TASK DIRECTIONS:
With every picture left out, restate the listing below exactly as written.

INFORMATION SHOWN:
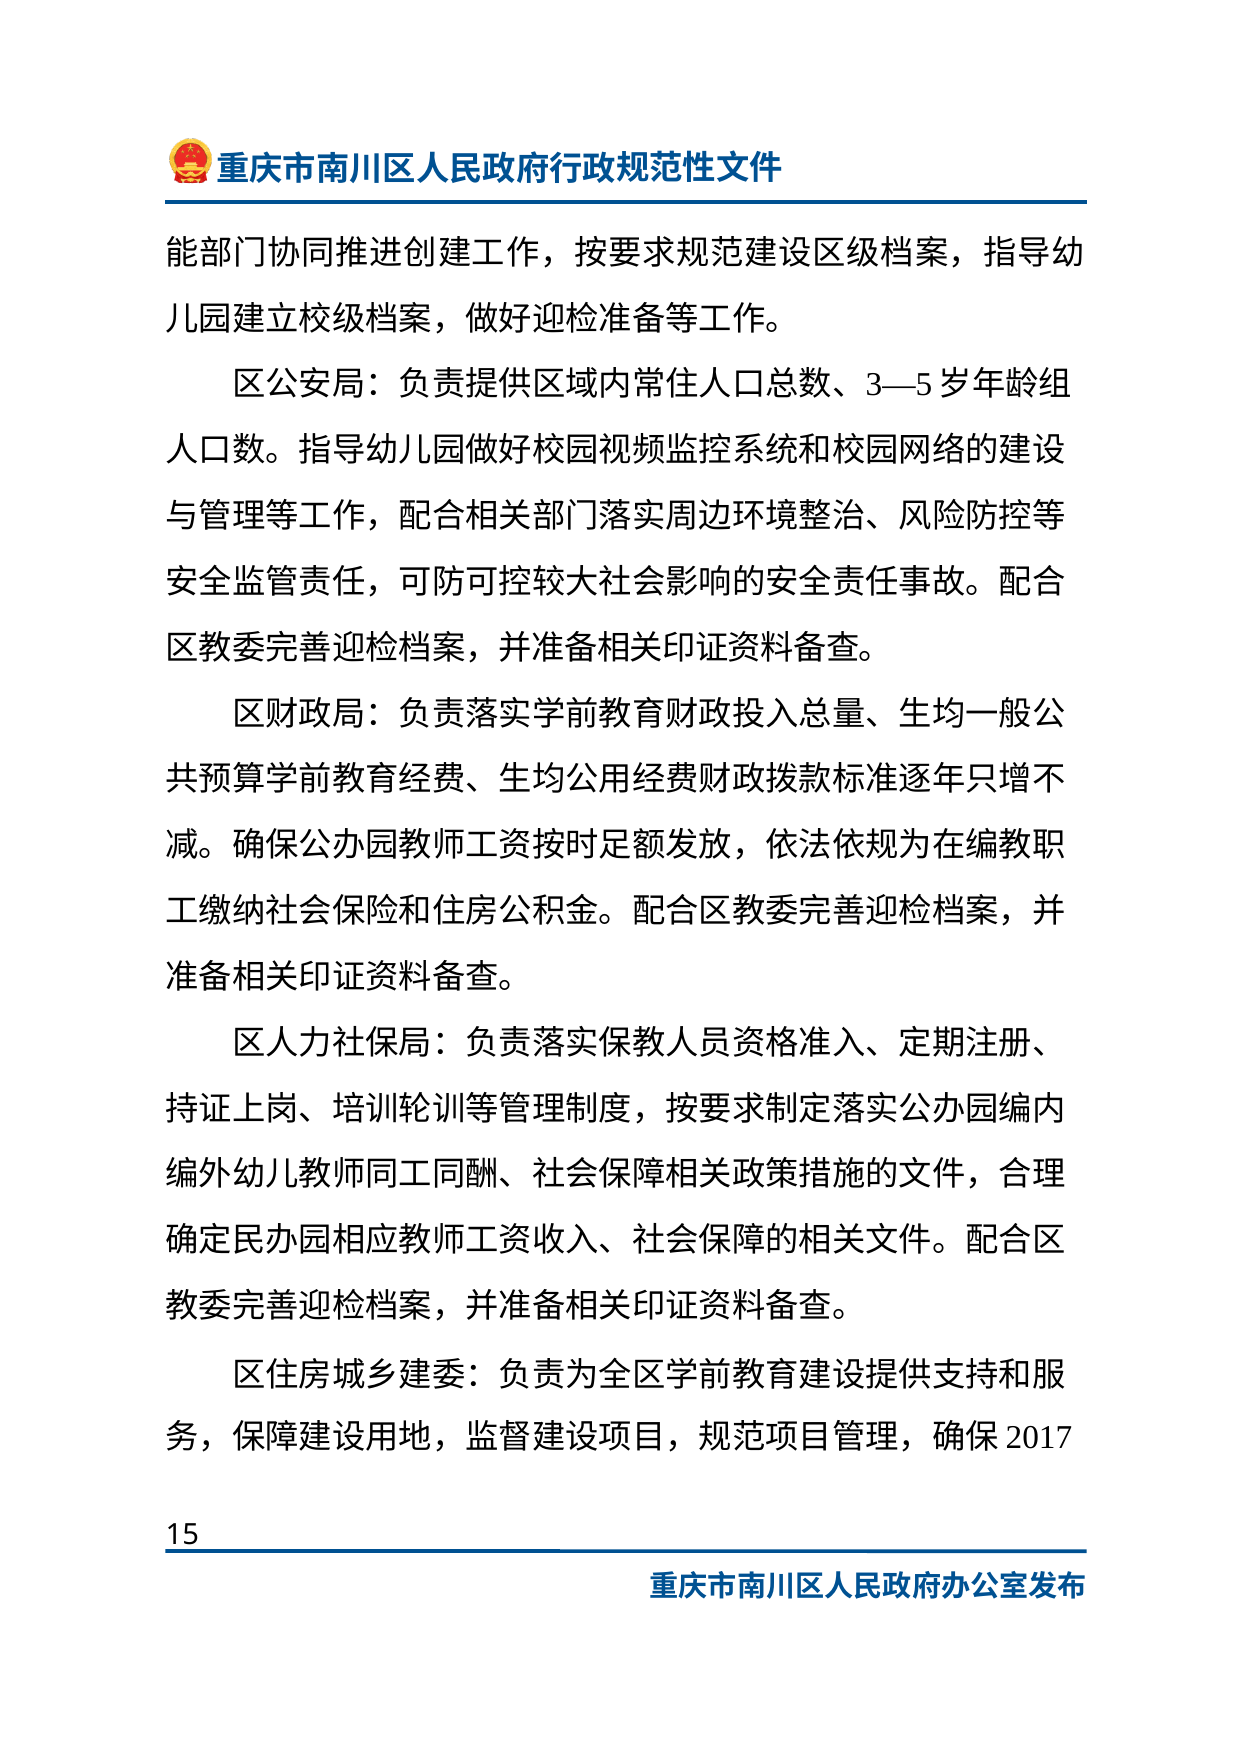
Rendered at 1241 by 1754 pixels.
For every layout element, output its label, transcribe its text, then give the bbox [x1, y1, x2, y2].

text 区人力社保局：负责落实保教人员资格准入、定期注册、持证上岗、培训轮训等管理制度，按要求制定落实公办园编内编外幼儿教师同工同酬、社会保障相关政策措施的文件，合理确定民办园相应教师工资收入、社会保障的相关文件。配合区教委完善迎检档案，并准备相关印证资料备查。 [165, 1007, 1087, 1336]
picture [165, 136, 216, 187]
text 区公安局：负责提供区域内常住人口总数、3—5岁年龄组人口数。指导幼儿园做好校园视频监控系统和校园网络的建设与管理等工作，配合相关部门落实周边环境整治、风险防控等安全监管责任，可防可控较大社会影响的安全责任事故。配合区教委完善迎检档案，并准备相关印证资料备查。 [165, 348, 1087, 678]
text 区住房城乡建委：负责为全区学前教育建设提供支持和服务，保障建设用地，监督建设项目，规范项目管理，确保2017年后规划设计的幼儿园符合《幼儿园建设标准》。配合区教委完善迎检档案，并准备相关印证资料备查。 [165, 1336, 1087, 1461]
text 区财政局：负责落实学前教育财政投入总量、生均一般公共预算学前教育经费、生均公用经费财政拨款标准逐年只增不减。确保公办园教师工资按时足额发放，依法依规为在编教职工缴纳社会保险和住房公积金。配合区教委完善迎检档案，并准备相关印证资料备查。 [165, 678, 1087, 1007]
text 区教委：负责领导小组办公室的日常工作运行，牵头负责政府保障情况、普及普惠水平达标情况、保教质量与管理情况、社会认可度调查情况等具体工作，协调乡镇（街道）、职能部门协同推进创建工作，按要求规范建设区级档案，指导幼儿园建立校级档案，做好迎检准备等工作。 [165, 217, 1087, 348]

RESULT BELOW:
Rendered at 1241 by 1754 pixels.
For every layout element, output its label, transcribe its text, then give the bbox [x1, y1, x2, y2].

text 区人力社保局：负责落实保教人员资格准入、定期注册、持证上岗、培训轮训等管理制度，按要求制定落实公办园编内编外幼儿教师同工同酬、社会保障相关政策措施的文件，合理确定民办园相应教师工资收入、社会保障的相关文件。配合区教委完善迎检档案，并准备相关印证资料备查。 [165, 1007, 1087, 1336]
picture [165, 136, 216, 187]
text 区公安局：负责提供区域内常住人口总数、3—5岁年龄组人口数。指导幼儿园做好校园视频监控系统和校园网络的建设与管理等工作，配合相关部门落实周边环境整治、风险防控等安全监管责任，可防可控较大社会影响的安全责任事故。配合区教委完善迎检档案，并准备相关印证资料备查。 [165, 348, 1087, 678]
text 区住房城乡建委：负责为全区学前教育建设提供支持和服务，保障建设用地，监督建设项目，规范项目管理，确保2017年后规划设计的幼儿园符合《幼儿园建设标准》。配合区教委完善迎检档案，并准备相关印证资料备查。 [165, 1336, 1087, 1461]
text 区财政局：负责落实学前教育财政投入总量、生均一般公共预算学前教育经费、生均公用经费财政拨款标准逐年只增不减。确保公办园教师工资按时足额发放，依法依规为在编教职工缴纳社会保险和住房公积金。配合区教委完善迎检档案，并准备相关印证资料备查。 [165, 678, 1087, 1007]
text 区教委：负责领导小组办公室的日常工作运行，牵头负责政府保障情况、普及普惠水平达标情况、保教质量与管理情况、社会认可度调查情况等具体工作，协调乡镇（街道）、职能部门协同推进创建工作，按要求规范建设区级档案，指导幼儿园建立校级档案，做好迎检准备等工作。 [165, 217, 1087, 348]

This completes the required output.